-- RECORD EXCERPTS follows --

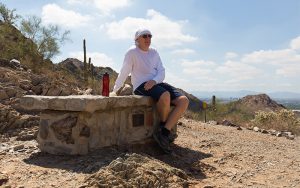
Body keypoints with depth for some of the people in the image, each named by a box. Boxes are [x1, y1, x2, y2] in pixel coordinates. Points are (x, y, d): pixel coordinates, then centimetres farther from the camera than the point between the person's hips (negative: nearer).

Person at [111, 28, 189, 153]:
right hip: (140, 86, -6)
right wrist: (114, 91, 2)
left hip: (157, 84, 7)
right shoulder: (132, 52, 1)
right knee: (165, 95, -37)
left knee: (184, 101, -16)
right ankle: (163, 126, -10)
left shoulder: (154, 52, 16)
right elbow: (124, 73, 1)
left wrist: (154, 81, -15)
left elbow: (161, 71, 6)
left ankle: (164, 132, -19)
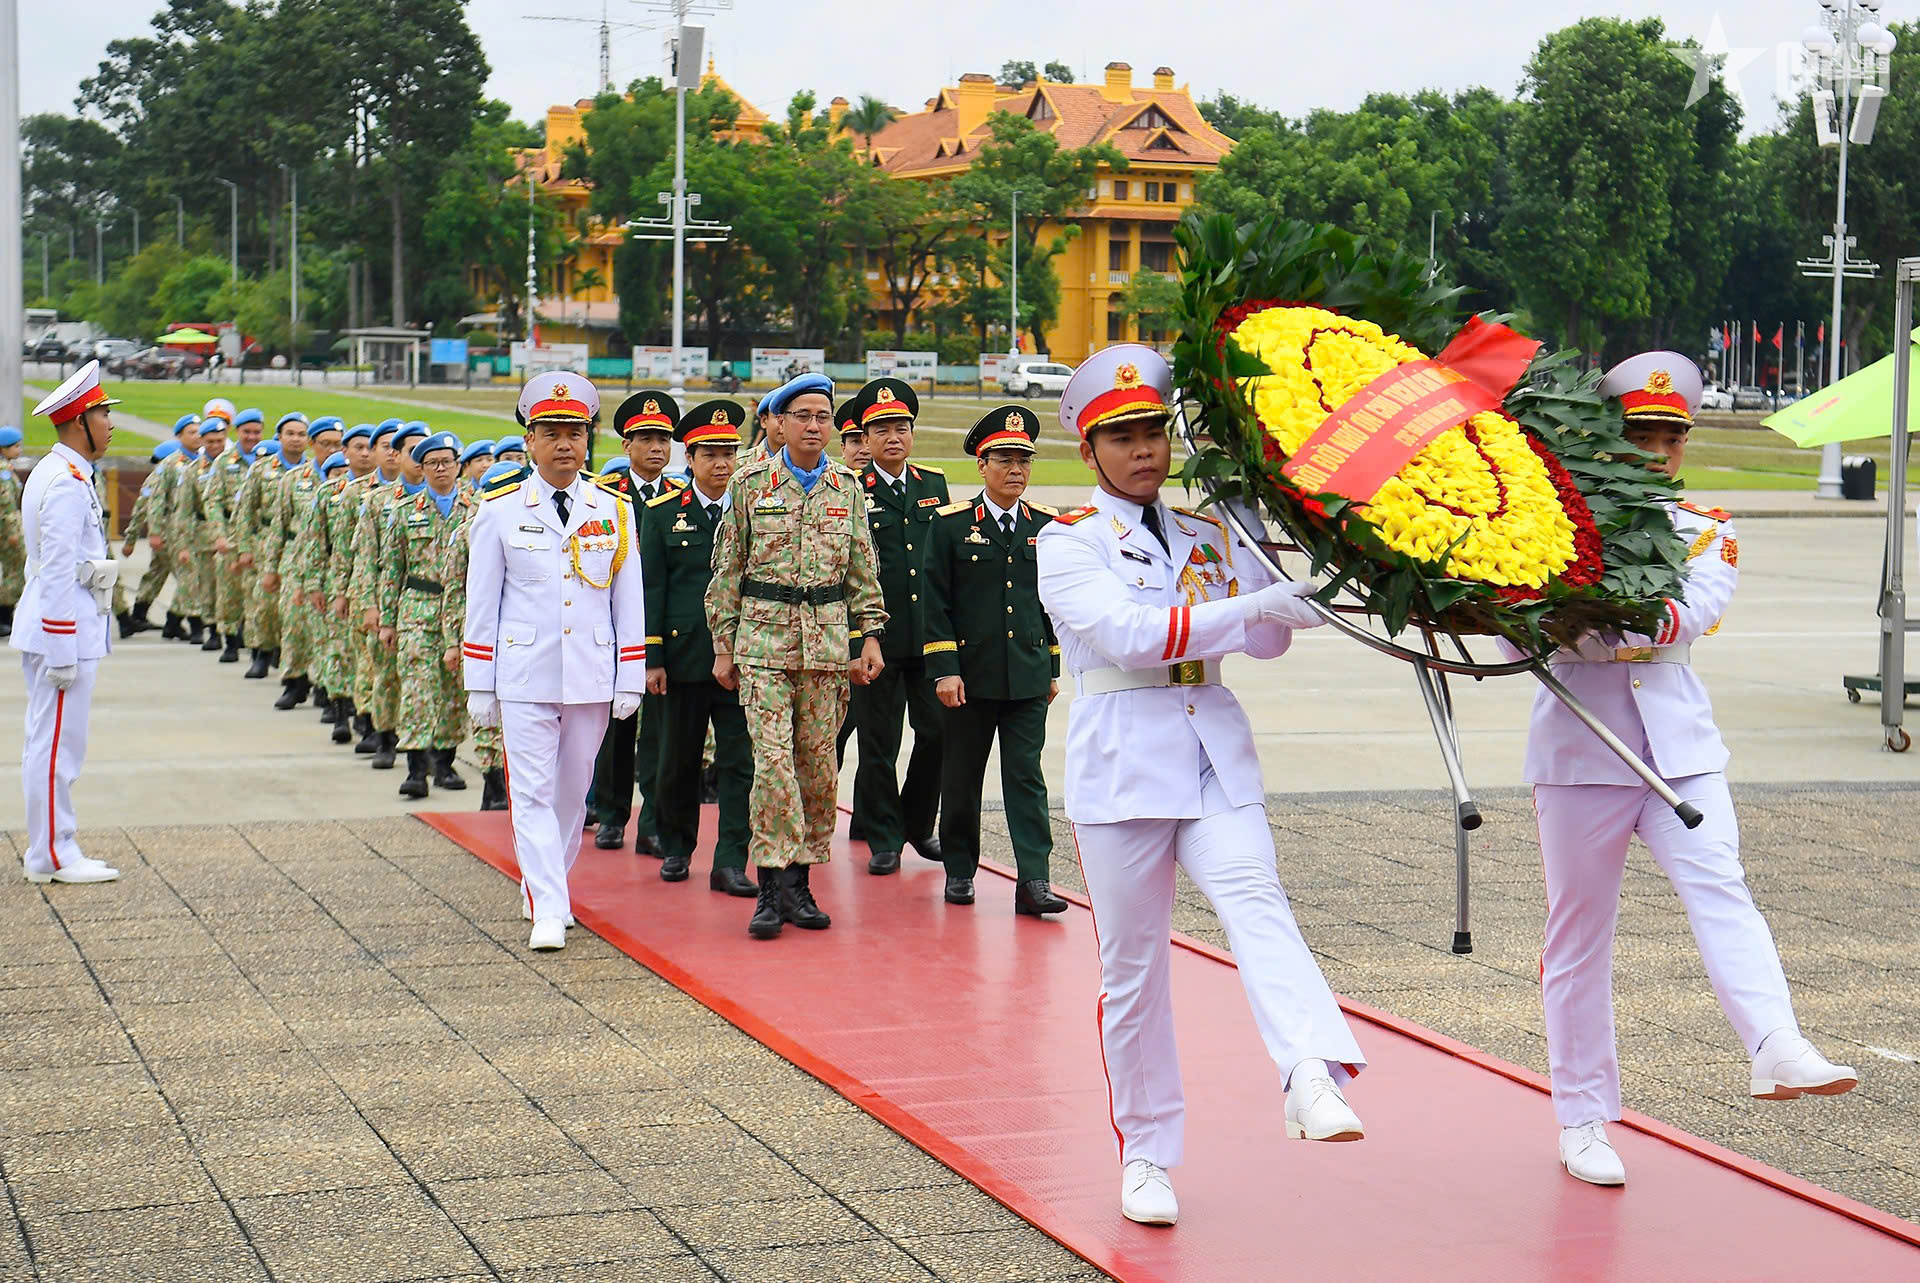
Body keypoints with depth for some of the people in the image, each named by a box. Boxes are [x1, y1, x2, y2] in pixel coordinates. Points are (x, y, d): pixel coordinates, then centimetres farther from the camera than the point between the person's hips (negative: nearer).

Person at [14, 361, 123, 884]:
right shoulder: (68, 484, -17)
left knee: (47, 743, 14)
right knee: (57, 746, -5)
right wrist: (63, 653, -21)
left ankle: (51, 851, 20)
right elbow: (59, 572, -21)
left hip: (52, 630, 11)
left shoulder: (51, 474, 15)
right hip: (64, 631, -11)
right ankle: (52, 856, 0)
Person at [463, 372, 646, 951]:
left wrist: (630, 681, 4)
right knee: (532, 793, -7)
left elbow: (629, 601, 8)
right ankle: (548, 912, -8)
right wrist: (479, 686, 1)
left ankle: (545, 883, 30)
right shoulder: (499, 511, 0)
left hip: (591, 677, 2)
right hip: (524, 678, -2)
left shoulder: (613, 512, 5)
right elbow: (481, 603, 3)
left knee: (572, 790, 11)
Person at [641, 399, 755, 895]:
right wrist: (651, 659, -4)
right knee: (678, 760, 11)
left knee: (739, 763, -4)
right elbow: (650, 591, 2)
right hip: (684, 657, 0)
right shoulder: (663, 513, 4)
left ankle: (730, 863, -3)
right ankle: (676, 849, 28)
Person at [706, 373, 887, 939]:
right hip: (764, 637, -3)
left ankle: (797, 882, 13)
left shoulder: (847, 487, 9)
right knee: (773, 758, -12)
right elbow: (727, 569, 6)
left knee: (817, 761, 4)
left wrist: (870, 636, 6)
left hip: (828, 640, 3)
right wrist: (723, 646, 4)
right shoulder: (750, 483, 2)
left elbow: (863, 570, 14)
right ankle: (774, 884, -8)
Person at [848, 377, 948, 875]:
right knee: (878, 742, 3)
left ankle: (918, 826, 24)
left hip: (930, 635, 4)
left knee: (938, 732, 5)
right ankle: (883, 839, 15)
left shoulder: (934, 483, 10)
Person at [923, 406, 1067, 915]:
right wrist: (944, 670, -10)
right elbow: (936, 603, -3)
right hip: (969, 676, -2)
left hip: (1028, 678, 2)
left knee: (1026, 776, -3)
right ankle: (960, 871, 22)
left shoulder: (1045, 525, 8)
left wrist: (1053, 668, 12)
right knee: (960, 778, 8)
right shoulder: (950, 524, -2)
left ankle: (1034, 881, -6)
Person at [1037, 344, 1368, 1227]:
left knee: (1254, 898, -24)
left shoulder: (1206, 534, 15)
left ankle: (1312, 1076, -43)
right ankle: (1145, 1153, 16)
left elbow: (1266, 639, 14)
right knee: (1133, 964, 4)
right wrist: (1249, 607, -22)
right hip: (1122, 764, -2)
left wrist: (1298, 599, -6)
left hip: (1216, 756, 3)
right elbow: (1127, 631, -16)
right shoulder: (1068, 544, 1)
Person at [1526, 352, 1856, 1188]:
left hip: (1679, 747, 1)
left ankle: (1776, 1049, -39)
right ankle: (1582, 1119, 12)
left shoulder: (1704, 531, 11)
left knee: (1718, 886, -21)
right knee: (1578, 931, 4)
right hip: (1580, 747, -1)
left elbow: (1692, 612, -9)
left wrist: (1594, 626, -25)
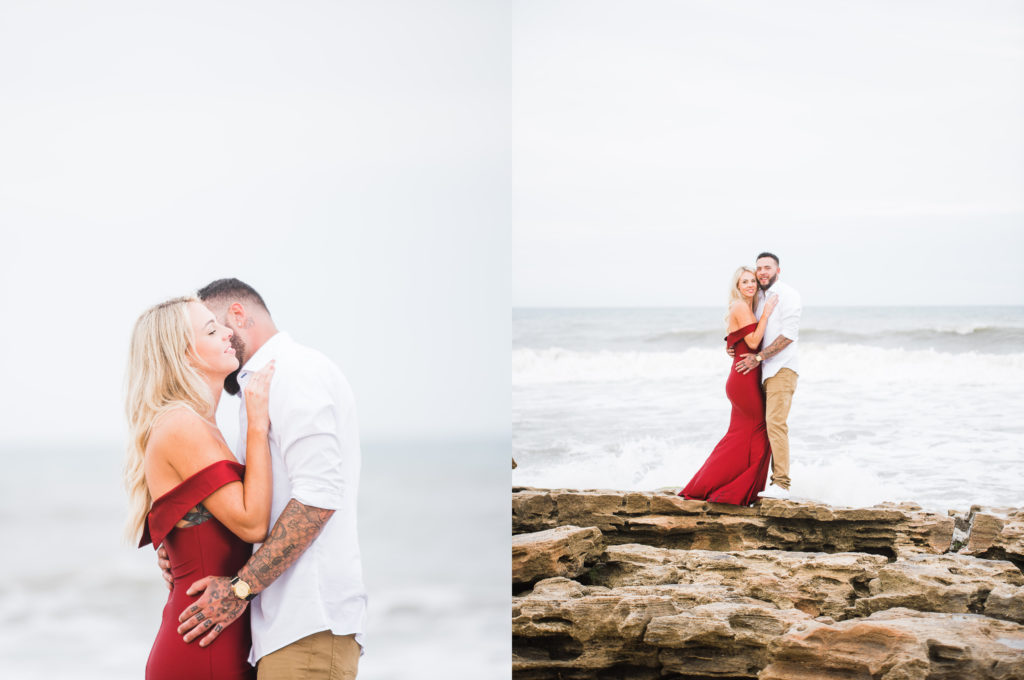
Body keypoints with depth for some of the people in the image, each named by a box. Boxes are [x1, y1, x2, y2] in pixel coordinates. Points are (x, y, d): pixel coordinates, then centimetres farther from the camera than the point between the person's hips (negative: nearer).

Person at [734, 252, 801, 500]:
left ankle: (781, 484, -20)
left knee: (775, 422, -17)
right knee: (768, 423, 4)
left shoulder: (787, 294, -5)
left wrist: (759, 357, -14)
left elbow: (788, 335, -14)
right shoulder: (760, 298, 19)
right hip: (765, 370, 9)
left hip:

-- RECORD EXCERPTS concluded --

◆ **WHAT YOU HAVE TO DO**: The required answer is the exact run of lines above starting at the line with "right shoulder: (499, 511, 0)" and ending at the line with "right knee: (878, 742, 3)", with both ends present.

◆ **RESPONSE**:
right shoulder: (499, 511, 0)
left hip: (591, 677, 2)
right hip: (524, 678, -2)
left shoulder: (613, 512, 5)
right elbow: (481, 603, 3)
left knee: (572, 790, 11)
Person at [641, 399, 755, 895]:
right wrist: (651, 659, -4)
right knee: (678, 760, 11)
left knee: (739, 763, -4)
right elbow: (650, 591, 2)
right hip: (684, 657, 0)
right shoulder: (663, 513, 4)
left ankle: (730, 863, -3)
right ankle: (676, 849, 28)
Person at [706, 373, 887, 939]:
right hip: (764, 637, -3)
left ankle: (797, 882, 13)
left shoulder: (847, 487, 9)
right knee: (773, 758, -12)
right elbow: (727, 569, 6)
left knee: (817, 761, 4)
left wrist: (870, 636, 6)
left hip: (828, 640, 3)
right wrist: (723, 646, 4)
right shoulder: (750, 483, 2)
left elbow: (863, 570, 14)
right ankle: (774, 884, -8)
Person at [848, 377, 948, 875]:
right knee: (878, 742, 3)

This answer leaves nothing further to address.